-
Notifications
You must be signed in to change notification settings - Fork 90
Description
Timeout errors can occur when retrieving data from redis, especially when attempting to retrieve a large number of records:
time="Jan 16 10:50:11" level=error msg="Multi command failed: read tcp [::1]:56727->[::1]:6379: i/o timeout" prefix=redis
When resources become insufficient for larger loads, a state where the number of records created increases faster than they are purged out can be reached, so the corresponding timeout errors can be expected.
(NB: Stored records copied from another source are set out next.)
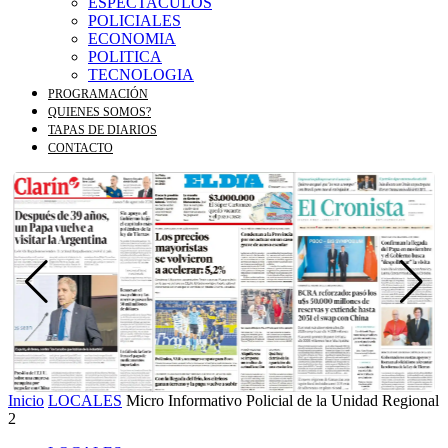
ESPECTACULOS
POLICIALES
ECONOMIA
POLITICA
TECNOLOGIA
PROGRAMACIÓN
QUIENES SOMOS?
TAPAS DE DIARIOS
CONTACTO
Inicio
LOCALES
Micro Informativo Policial de la Unidad Regional
2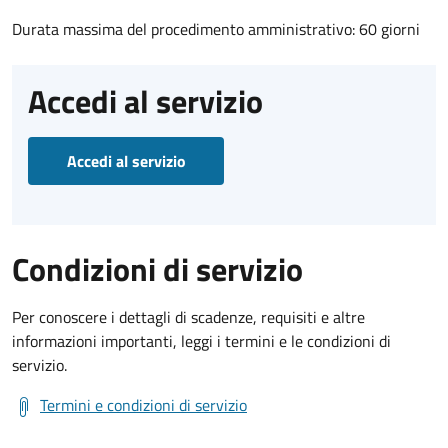
Durata massima del procedimento amministrativo: 60 giorni
Accedi al servizio
Accedi al servizio
Condizioni di servizio
Per conoscere i dettagli di scadenze, requisiti e altre
informazioni importanti, leggi i termini e le condizioni di
servizio.
Termini e condizioni di servizio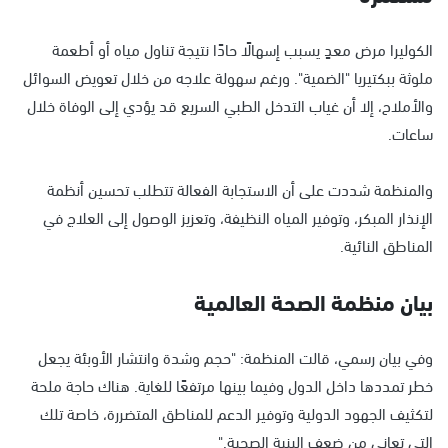
الكوليرا مرض معدٍ يسبب إسهالًا حادًا نتيجة تناول مياه أو أطعمة
ملوثة ببكتيريا "الضمية". ورغم سهولة علاجه من خلال تعويض السوائل
والأملاح، إلا أن غياب التدخل الطبي السريع قد يؤدي إلى الوفاة خلال
ساعات.
والمنظمة شددت على أن الاستجابة الفعالة تتطلب تحسين أنظمة
الإنذار المبكر، وتوفير المياه النظيفة، وتعزيز الوصول إلى العلاج في
المناطق النائية.
بيان منظمة الصحة العالمية
وفي بيان رسمي، قالت المنظمة: "حجم وشدة وانتشار الأوبئة يجعل
خطر تمددها داخل الدول وفيما بينها مرتفعًا للغاية. هناك حاجة ملحة
لتكثيف الجهود الدولية وتوفير الدعم للمناطق المتضررة، خاصة تلك
التي تعاني من ضعف البنية الصحية."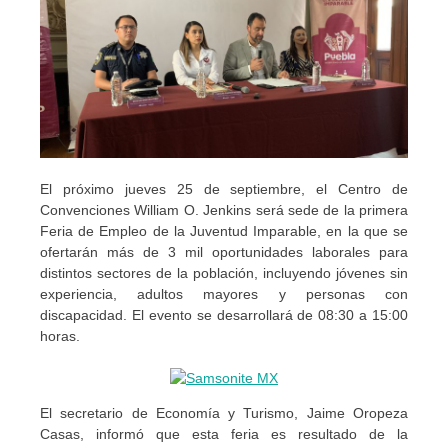
El próximo jueves 25 de septiembre, el Centro de
Convenciones William O. Jenkins será sede de la primera
Feria de Empleo de la Juventud Imparable, en la que se
ofertarán más de 3 mil oportunidades laborales para
distintos sectores de la población, incluyendo jóvenes sin
experiencia, adultos mayores y personas con
discapacidad. El evento se desarrollará de 08:30 a 15:00
horas.
El secretario de Economía y Turismo, Jaime Oropeza
Casas, informó que esta feria es resultado de la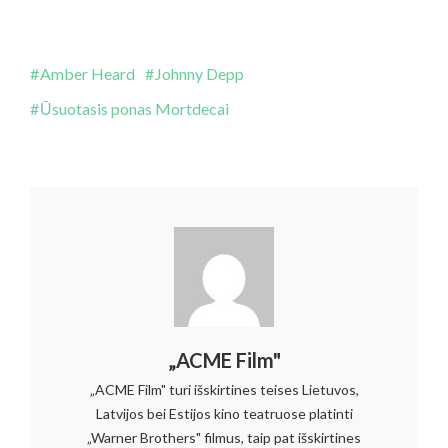
Amber Heard
Johnny Depp
Ūsuotasis ponas Mortdecai
„ACME Film"
„ACME Film" turi išskirtines teises Lietuvos,
Latvijos bei Estijos kino teatruose platinti
„Warner Brothers" filmus, taip pat išskirtines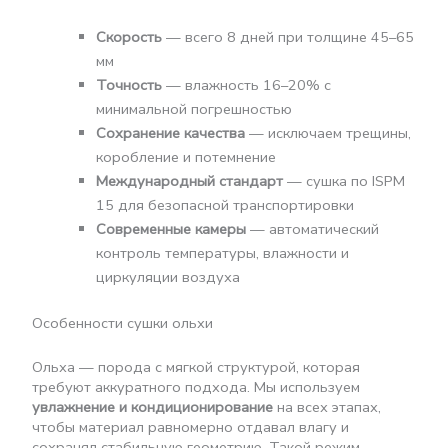
Скорость
— всего 8 дней при толщине 45–65
мм
Точность
— влажность 16–20% с
минимальной погрешностью
Сохранение качества
— исключаем трещины,
коробление и потемнение
Международный стандарт
— сушка по ISPM
15 для безопасной транспортировки
Современные камеры
— автоматический
контроль температуры, влажности и
циркуляции воздуха
Особенности сушки ольхи
Ольха — порода с мягкой структурой, которая
требуют аккуратного подхода. Мы используем
увлажнение и кондиционирование
на всех этапах,
чтобы материал равномерно отдавал влагу и
сохранял стабильную геометрию. Такой режим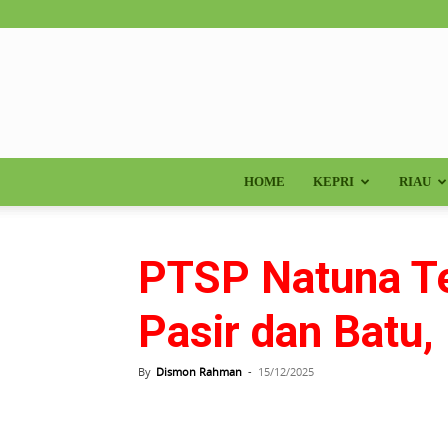
HOME
KEPRI
RIAU
PTSP Natuna T
Pasir dan Batu,
By
Dismon Rahman
-
15/12/2025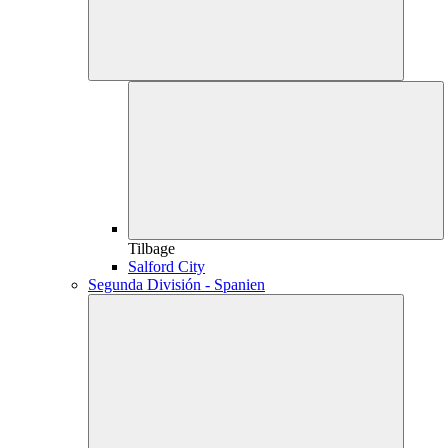
Tilbage
Salford City
Segunda División - Spanien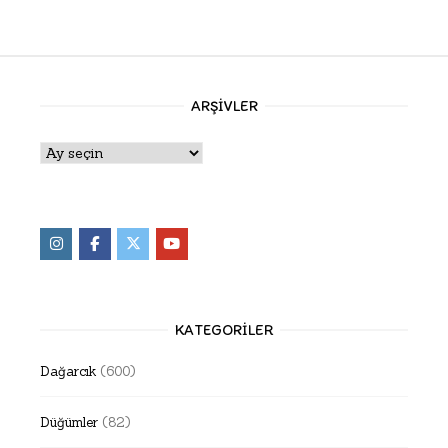
ARŞIVLER
Arşivler
KATEGORILER
Dağarcık
(600)
Düğümler
(82)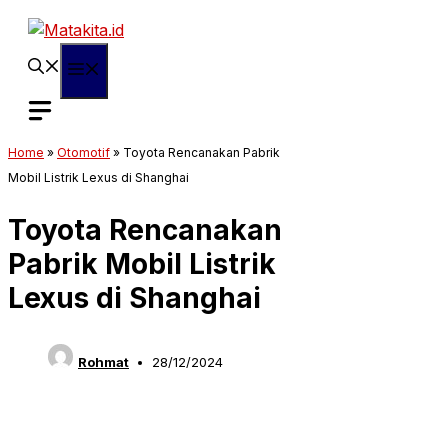
Langsung
ke
isi
Menu
Home
»
Otomotif
»
Toyota Rencanakan Pabrik
Mobil Listrik Lexus di Shanghai
Toyota Rencanakan
Pabrik Mobil Listrik
Lexus di Shanghai
Rohmat
28/12/2024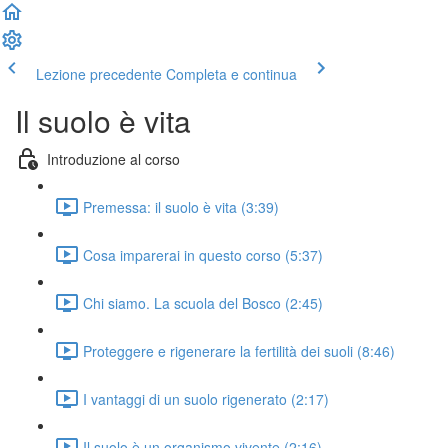
Lezione precedente
Completa e continua
Il suolo è vita
Introduzione al corso
Premessa: il suolo è vita (3:39)
Cosa imparerai in questo corso (5:37)
Chi siamo. La scuola del Bosco (2:45)
Proteggere e rigenerare la fertilità dei suoli (8:46)
I vantaggi di un suolo rigenerato (2:17)
Il suolo è un organismo vivente (2:16)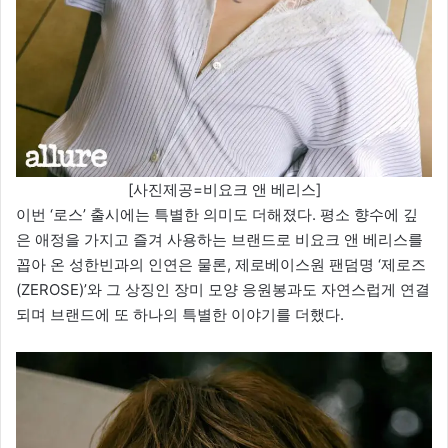
[사진제공=비요크 앤 베리스]
이번 ‘로스’ 출시에는 특별한 의미도 더해졌다. 평소 향수에 깊
은 애정을 가지고 즐겨 사용하는 브랜드로 비요크 앤 베리스를
꼽아 온 성한빈과의 인연은 물론, 제로베이스원 팬덤명 ‘제로즈
(ZEROSE)’와 그 상징인 장미 모양 응원봉과도 자연스럽게 연결
되며 브랜드에 또 하나의 특별한 이야기를 더했다.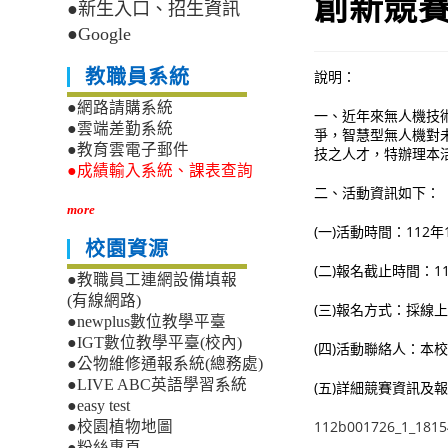
創新競
●新生入口、招生資訊
●Google
教職員系統
說明：
●網路請購系統
一、近年來無人機技
●雲端差勤系統
爭，智慧型無人機對
●教育雲電子郵件
技之人才，特辦理本
●成績輸入系統、課表查詢
二、活動資訊如下：
more
(一)活動時間：112年
校園資源
(二)報名截止時間：11
●教職員工連網設備填報
(有線網路)
(三)報名方式：採線上方式
●newplus數位教學平臺
●IGT數位教學平臺(校內)
(四)活動聯絡人：本校飛
●公物維修通報系統(總務處)
●LIVE ABC英語學習系統
(五)詳細競賽資訊及
●easy test
112b001726_1_1815
●校園植物地圖
●粉絲專頁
However, some (very noisy) unexpected additional error logs immediately follow the one above when this state is reached:
time="Jan 16 10:50:11" level=error msg="Couldn't unmarshal analytics data:EOF" analytic_key=tyk-system-analytics prefix=main
time="Jan 16 10:50:11" level=error msg="Couldn't unmarshal analytics data:EOF" analytic_key=tyk-system-analytics prefix=main
time="Jan 16 10:50:11" level=error msg="Couldn't unmarshal analytics data:EOF" analytic_key=tyk-system-analytics prefix=main
(...)
Depending on which pumps are configured, this can result in (also quite noisy) error logs such as:
time="Jan 16 10:50:33" level=error msg="Error decoding analytic record" prefix=resurface-pump
time="Jan 16 10:50:33" level=error msg="Error decoding analytic record" prefix=resurface-pump
(...)
In this case, the resurfaceio backend the following type assertion is performed on line 217:
decoded, ok := v.(analytics.AnalyticsRecord)
if !ok {
rp.log.Error("Error decoding analytic record")
continue
}
Which fails as the interface v does not hold an analytics.AnalyticsRecord type. This can just result in noisy logs as mentioned above, but for pumps that do not carry out a safe type assertion (decoded := v.(analytics.AnalyticsRecord) instead of decoded, ok := v.(analytics.AnalyticsRecord)), an unhandled runtime panic could be triggered.
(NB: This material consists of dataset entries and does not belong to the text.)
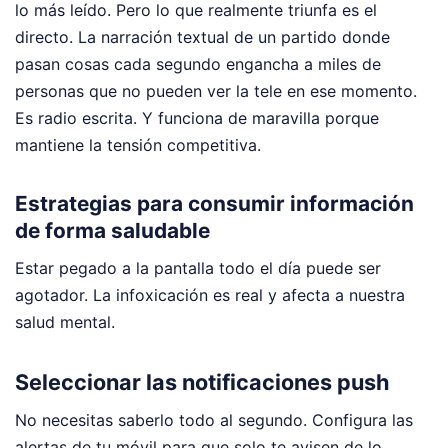
lo más leído. Pero lo que realmente triunfa es el
directo. La narración textual de un partido donde
pasan cosas cada segundo engancha a miles de
personas que no pueden ver la tele en ese momento.
Es radio escrita. Y funciona de maravilla porque
mantiene la tensión competitiva.
Estrategias para consumir información
de forma saludable
Estar pegado a la pantalla todo el día puede ser
agotador. La infoxicación es real y afecta a nuestra
salud mental.
Seleccionar las notificaciones push
No necesitas saberlo todo al segundo. Configura las
alertas de tu móvil para que solo te avisen de lo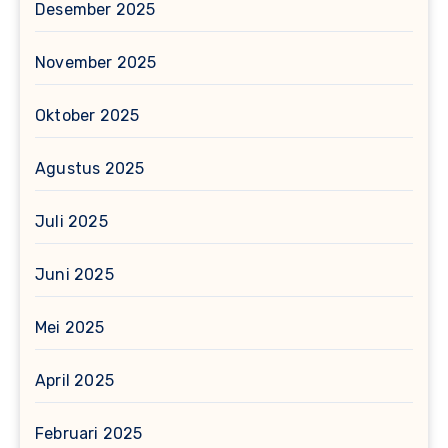
Desember 2025
November 2025
Oktober 2025
Agustus 2025
Juli 2025
Juni 2025
Mei 2025
April 2025
Februari 2025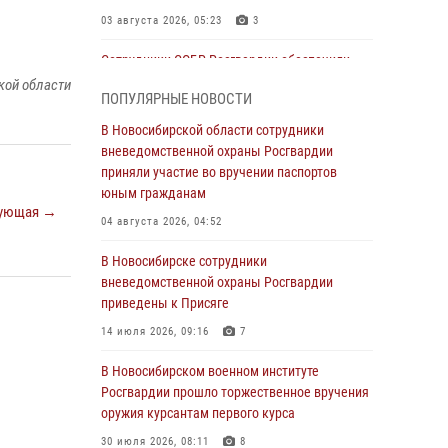
03 августа 2026, 05:23
3
Сотрудники СОБР Росгвардии обеспечили
силовое сопровождение при проведении
кой области
ПОПУЛЯРНЫЕ НОВОСТИ
обысков в рамках расследования серии
мошенничеств
В Новосибирской области сотрудники
вневедомственной охраны Росгвардии
31 июля 2026, 07:52
приняли участие во вручении паспортов
В Новосибирском военном институте
юным гражданам
ующая →
Росгвардии прошло торжественное вручения
04 августа 2026, 04:52
оружия курсантам первого курса
В Новосибирске сотрудники
30 июля 2026, 08:11
8
вневедомственной охраны Росгвардии
При силовой поддержке бойцов ОМОН и
приведены к Присяге
СОБР Росгвардии пресечена деятельность
14 июля 2026, 09:16
7
группы лиц, причастных к мошенничеству в
сфере страхования
В Новосибирском военном институте
Росгвардии прошло торжественное вручения
29 июля 2026, 05:19
оружия курсантам первого курса
В Новосибирске сотрудниками
30 июля 2026, 08:11
8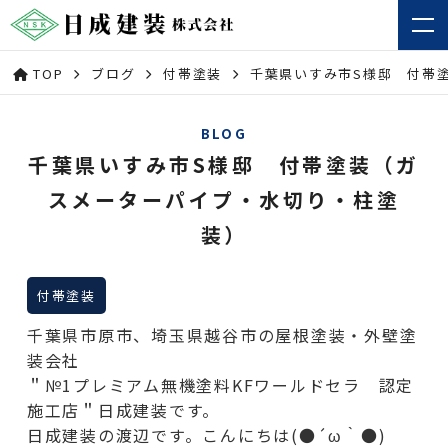
TOP
ブログ
付帯塗装
千葉県いすみ市S様邸 付帯
BLOG
千葉県いすみ市S様邸 付帯塗装（ガ
スメーターパイプ・水切り・柱塗
装）
付帯塗装
千葉県市原市、埼玉県越谷市の屋根塗装・外壁塗
装会社
＂№1プレミアム無機塗料KFワールドセラ 認定
施工店＂日成建装です。
日成建装の渡辺です。こんにちは(●´ω｀●)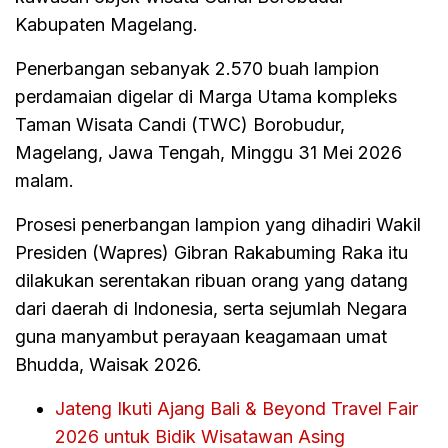
Kabupaten Magelang.
Penerbangan sebanyak 2.570 buah lampion
perdamaian digelar di Marga Utama kompleks
Taman Wisata Candi (TWC) Borobudur,
Magelang, Jawa Tengah, Minggu 31 Mei 2026
malam.
Prosesi penerbangan lampion yang dihadiri Wakil
Presiden (Wapres) Gibran Rakabuming Raka itu
dilakukan serentakan ribuan orang yang datang
dari daerah di Indonesia, serta sejumlah Negara
guna manyambut perayaan keagamaan umat
Bhudda, Waisak 2026.
Jateng Ikuti Ajang Bali & Beyond Travel Fair
2026 untuk Bidik Wisatawan Asing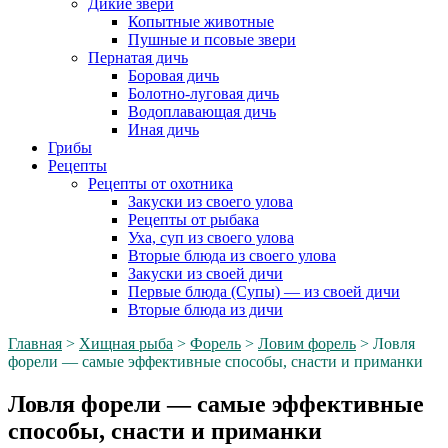
Дикие звери
Копытные животные
Пушные и псовые звери
Пернатая дичь
Боровая дичь
Болотно-луговая дичь
Водоплавающая дичь
Иная дичь
Грибы
Рецепты
Рецепты от охотника
Закуски из своего улова
Рецепты от рыбака
Уха, суп из своего улова
Вторые блюда из своего улова
Закуски из своей дичи
Первые блюда (Супы) — из своей дичи
Вторые блюда из дичи
Главная
>
Хищная рыба
>
Форель
>
Ловим форель
>
Ловля
форели — самые эффективные способы, снасти и приманки
Ловля форели — самые эффективные
способы, снасти и приманки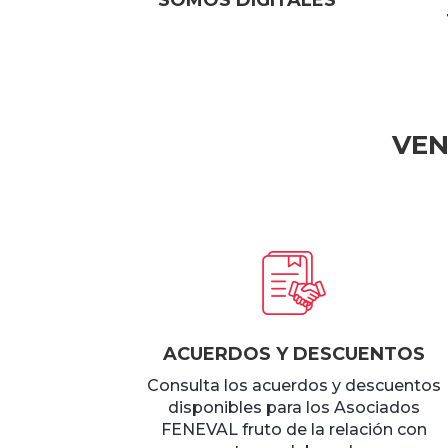
SOMOS DIGITALES
VEN
ACUERDOS Y DESCUENTOS
Consulta los acuerdos y descuentos
disponibles para los Asociados
FENEVAL fruto de la relación con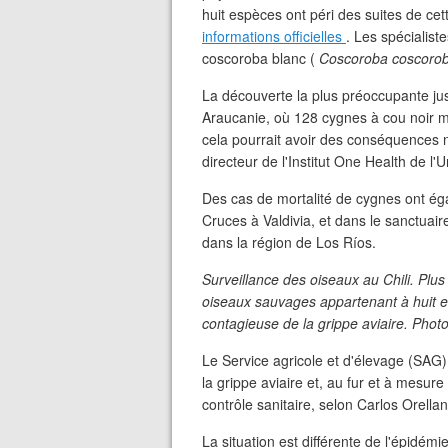
huit espèces ont péri des suites de cet
informations officielles
. Les spécialiste
coscoroba blanc (
Coscoroba coscoro
La découverte la plus préoccupante jus
Araucanie, où 128 cygnes à cou noir mo
cela pourrait avoir des conséquences né
directeur de l'Institut One Health de l'
Des cas de mortalité de cygnes ont ég
Cruces à Valdivia, et dans le sanctuair
dans la région de Los Ríos.
Surveillance des oiseaux au Chili. Pl
oiseaux sauvages appartenant à huit es
contagieuse de la grippe aviaire. Photo
Le Service agricole et d'élevage (SAG)
la grippe aviaire et, au fur et à mesu
contrôle sanitaire, selon Carlos Orellan
La situation est différente de l'épidémie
By tracing back the origin of these logs, we can see how:
- the timeout error is logged after attempting to retrieve data from redis inside the
GetAndDeleteSetmethod - the set of EOF errors are logged after attempting to unmarshal each record in the slice
- multiple type assertion errors are logged as shown above (one for each one these empty interfaces)
I believe that even though many empty records cause EOF errors at read time, many others do not, and they end up getting passed to the writePumps method as new interface-wrapped decoded values, which causes the type assertion errors.
This issue can be reproduced following the same steps described in PR #731, as the related issue can lead to a state where the number of records builds up faster than they are purged out.